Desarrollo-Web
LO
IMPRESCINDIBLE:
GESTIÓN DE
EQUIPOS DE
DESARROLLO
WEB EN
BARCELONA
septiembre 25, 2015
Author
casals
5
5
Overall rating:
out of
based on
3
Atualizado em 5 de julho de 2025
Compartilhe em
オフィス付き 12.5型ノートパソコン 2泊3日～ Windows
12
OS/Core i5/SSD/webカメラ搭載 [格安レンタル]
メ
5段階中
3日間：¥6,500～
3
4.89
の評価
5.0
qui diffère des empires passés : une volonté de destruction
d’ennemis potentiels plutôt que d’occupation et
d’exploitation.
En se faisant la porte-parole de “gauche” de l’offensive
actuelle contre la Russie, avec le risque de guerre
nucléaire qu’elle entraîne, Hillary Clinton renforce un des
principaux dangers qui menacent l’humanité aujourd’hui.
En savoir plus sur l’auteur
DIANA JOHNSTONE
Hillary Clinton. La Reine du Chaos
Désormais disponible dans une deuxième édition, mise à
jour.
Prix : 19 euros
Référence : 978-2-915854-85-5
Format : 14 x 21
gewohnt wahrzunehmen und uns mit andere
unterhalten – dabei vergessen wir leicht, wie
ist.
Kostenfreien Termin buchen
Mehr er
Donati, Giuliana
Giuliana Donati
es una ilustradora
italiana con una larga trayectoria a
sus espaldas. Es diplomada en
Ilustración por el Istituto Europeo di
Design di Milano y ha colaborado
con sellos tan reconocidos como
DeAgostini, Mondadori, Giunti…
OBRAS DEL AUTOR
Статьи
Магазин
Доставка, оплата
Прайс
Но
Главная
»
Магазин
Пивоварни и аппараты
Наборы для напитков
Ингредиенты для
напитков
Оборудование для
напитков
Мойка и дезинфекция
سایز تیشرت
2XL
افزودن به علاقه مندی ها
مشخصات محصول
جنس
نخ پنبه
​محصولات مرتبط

--

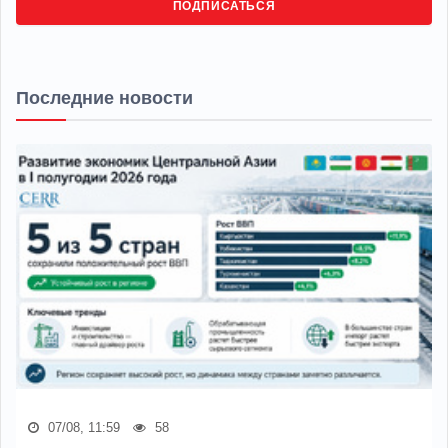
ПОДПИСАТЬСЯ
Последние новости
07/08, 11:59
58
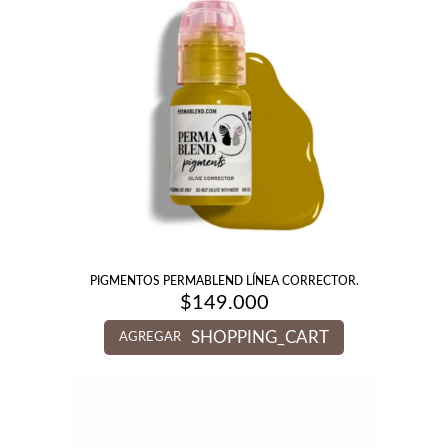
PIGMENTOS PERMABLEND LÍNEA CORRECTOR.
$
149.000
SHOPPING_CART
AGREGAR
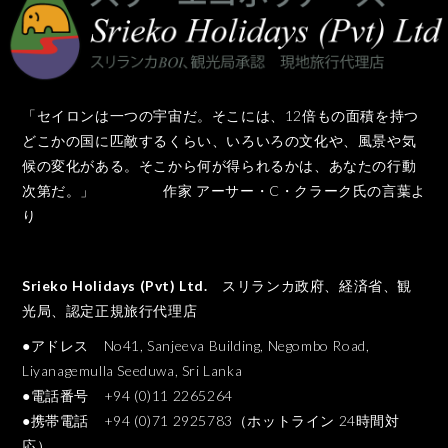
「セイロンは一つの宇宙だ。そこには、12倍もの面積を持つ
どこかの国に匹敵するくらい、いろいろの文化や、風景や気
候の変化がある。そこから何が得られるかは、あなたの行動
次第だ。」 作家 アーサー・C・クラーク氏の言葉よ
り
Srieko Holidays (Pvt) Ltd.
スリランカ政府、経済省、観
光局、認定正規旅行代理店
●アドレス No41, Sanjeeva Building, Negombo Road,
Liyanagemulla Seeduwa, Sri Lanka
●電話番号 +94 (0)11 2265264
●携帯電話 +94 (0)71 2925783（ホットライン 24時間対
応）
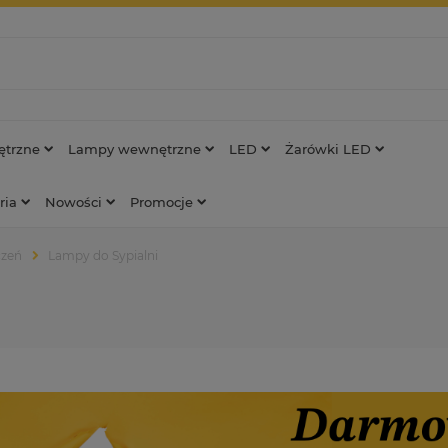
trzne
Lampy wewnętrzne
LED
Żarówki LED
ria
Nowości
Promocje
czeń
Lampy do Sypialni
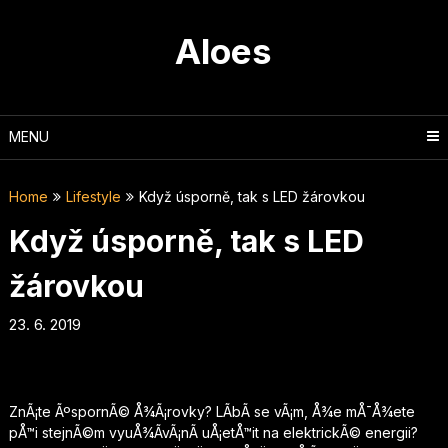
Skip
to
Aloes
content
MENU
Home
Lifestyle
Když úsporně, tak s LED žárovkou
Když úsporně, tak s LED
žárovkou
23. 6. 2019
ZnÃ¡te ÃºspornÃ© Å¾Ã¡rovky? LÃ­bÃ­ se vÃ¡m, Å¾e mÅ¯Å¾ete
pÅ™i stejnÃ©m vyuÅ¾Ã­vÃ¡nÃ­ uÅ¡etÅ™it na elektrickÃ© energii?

...

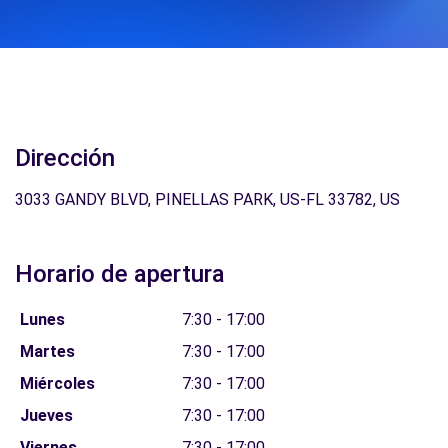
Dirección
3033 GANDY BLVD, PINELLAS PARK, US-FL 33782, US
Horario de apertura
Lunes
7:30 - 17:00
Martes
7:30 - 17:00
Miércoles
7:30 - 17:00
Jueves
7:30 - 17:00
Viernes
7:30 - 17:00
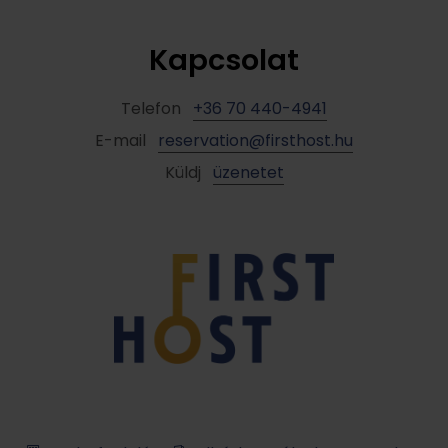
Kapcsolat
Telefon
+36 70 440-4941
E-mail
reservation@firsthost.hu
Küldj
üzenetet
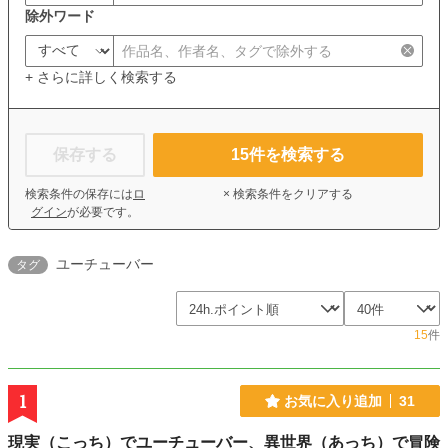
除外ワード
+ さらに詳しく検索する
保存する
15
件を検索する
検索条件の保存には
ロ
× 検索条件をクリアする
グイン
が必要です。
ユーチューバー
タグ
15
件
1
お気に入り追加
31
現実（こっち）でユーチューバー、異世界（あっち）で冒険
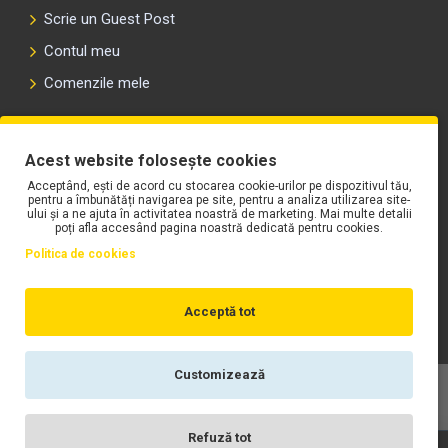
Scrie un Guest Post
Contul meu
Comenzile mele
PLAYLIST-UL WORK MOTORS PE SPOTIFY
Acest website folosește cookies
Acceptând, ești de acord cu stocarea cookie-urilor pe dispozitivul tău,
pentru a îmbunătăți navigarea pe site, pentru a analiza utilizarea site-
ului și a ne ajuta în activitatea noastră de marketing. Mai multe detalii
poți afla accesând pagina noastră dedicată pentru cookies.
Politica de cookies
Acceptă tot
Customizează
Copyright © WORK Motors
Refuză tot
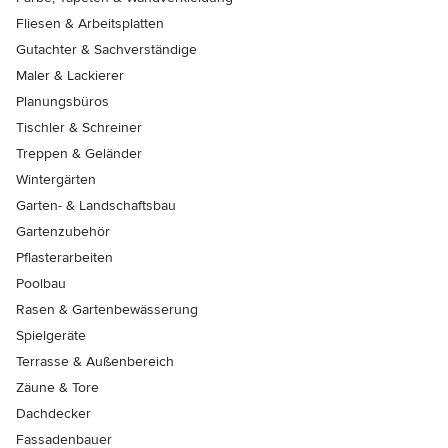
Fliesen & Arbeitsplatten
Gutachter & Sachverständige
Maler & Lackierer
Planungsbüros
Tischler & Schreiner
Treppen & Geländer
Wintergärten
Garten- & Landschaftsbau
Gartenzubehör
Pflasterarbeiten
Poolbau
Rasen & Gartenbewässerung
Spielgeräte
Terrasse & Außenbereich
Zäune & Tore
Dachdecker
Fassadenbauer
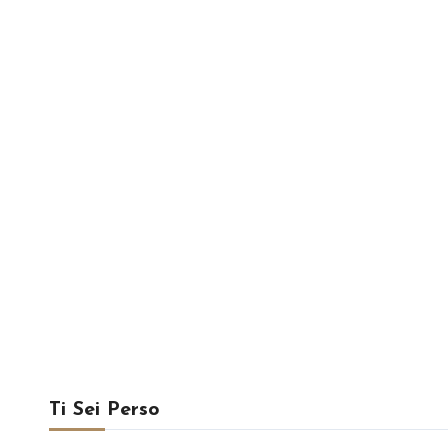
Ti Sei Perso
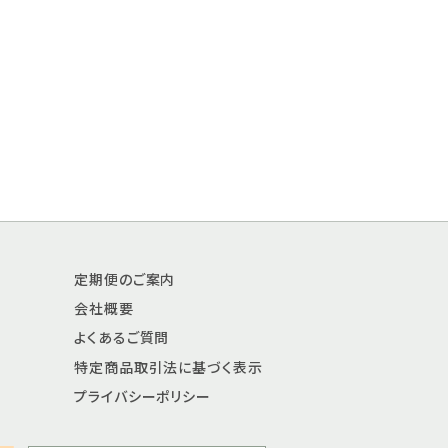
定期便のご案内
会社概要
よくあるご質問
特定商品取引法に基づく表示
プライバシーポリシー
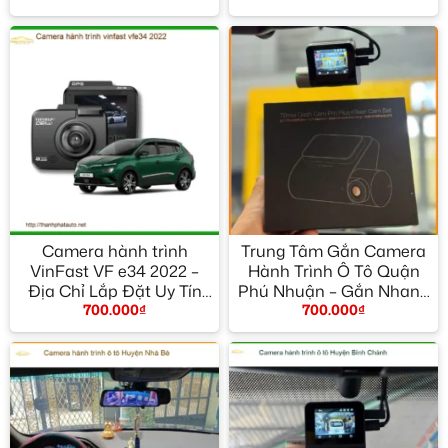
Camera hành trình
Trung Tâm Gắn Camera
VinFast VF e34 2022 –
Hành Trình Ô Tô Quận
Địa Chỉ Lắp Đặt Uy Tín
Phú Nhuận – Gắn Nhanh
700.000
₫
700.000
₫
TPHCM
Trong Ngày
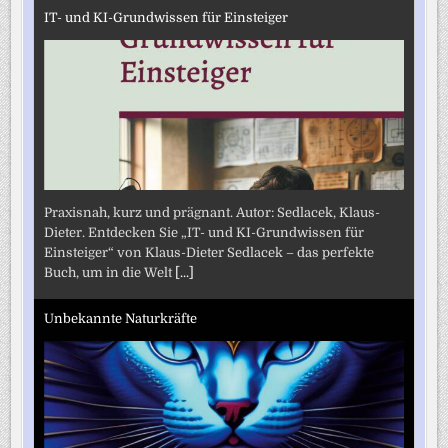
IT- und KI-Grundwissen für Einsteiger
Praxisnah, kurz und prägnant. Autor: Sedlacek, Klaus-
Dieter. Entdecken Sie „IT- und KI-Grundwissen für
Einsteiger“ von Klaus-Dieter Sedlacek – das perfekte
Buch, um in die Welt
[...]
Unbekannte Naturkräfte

• Your task:
Within the data above, the lines from the one with "Desarrollo-Web" to the one with "qui diffère des" must be repeated exactly; no other line belongs in the answer.

• Result for this task:
Desarrollo-Web
LO
IMPRESCINDIBLE:
GESTIÓN DE
EQUIPOS DE
DESARROLLO
WEB EN
BARCELONA
septiembre 25, 2015
Author
casals
5
5
Overall rating:
out of
based on
3
Atualizado em 5 de julho de 2025
Compartilhe em
オフィス付き 12.5型ノートパソコン 2泊3日～ Windows
12
OS/Core i5/SSD/webカメラ搭載 [格安レンタル]
メ
5段階中
3日間：¥6,500～
3
4.89
の評価
5.0
qui diffère des empires passés : une volonté de destruction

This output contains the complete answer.